RIHA – PKK kongresinde “Özgürlük Yoldaşlığı” sembolü olarak tanımlanan Rıza Altun’u ölüm yıldönümünde anlatan mücadele arkadaşı Mustafa Yavuz, “Direnişlerin öncüsüydü. Hem pratik anlamda hem de ideolojik olarak yetkin bir arkadaştı” dedi.
Kürt Halk Önderi Abdullah Öcalan’ın “Barış ve Demokratik Toplum Çağrısı”nın ardından 12’nci Kongresi’ni gerçekleştiren PKK, “yeni bir başlangıç” olarak duyurduğu kararlarının yanında örgütün kurucu kadrolarından Ali Haydar Kaytan ve Rıza Altun’un yaşamını yitirdiğini açıkladı.
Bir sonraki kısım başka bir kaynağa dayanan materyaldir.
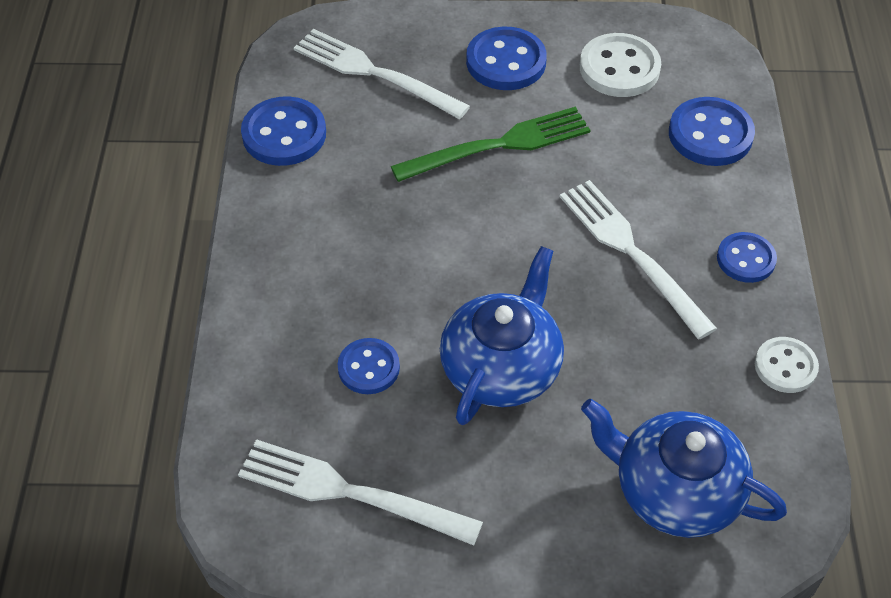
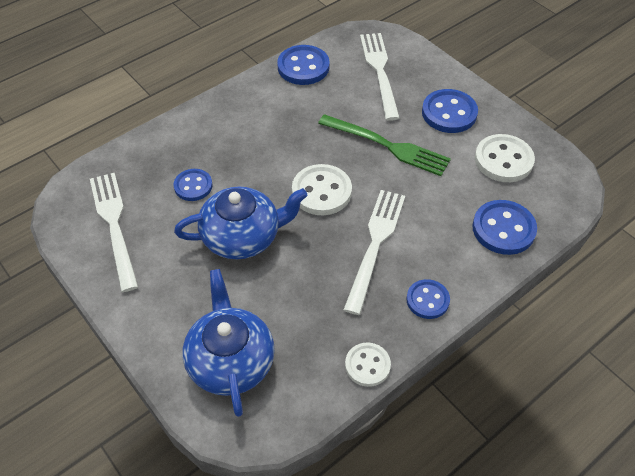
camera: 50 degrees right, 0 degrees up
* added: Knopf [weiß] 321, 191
Kongre, “Özgürlük Yoldaşlığı” sembolü olarak kabul ettiği Rıza Altun’un 25 Eylül 2019 tarihinde yaşamını yitirdiği açıkladı. Rıza Altun, 22 yaşında Kürdistan gerçeğiyle tanıştı ve 1976’nın sonlarında Dîlok’a gelerek örgütleme yapmaya başladı. Riha’nın Curnê Reş (Hilvan) ve Sêwereg ilçelerindeki direnişte yerini alan Rıza Altun, 1978’de Curnê Reş’te gözaltına alındı. Riha merkezde bulunan ve işkence merkezi olarak kullanılan Kız İmam Hatip Lisesi’nde bir yıl işkenceli sorguda kalan Rıza Altun, devamında Diyarbakır Cezaevi’nde 5 yıl tutsak kaldı.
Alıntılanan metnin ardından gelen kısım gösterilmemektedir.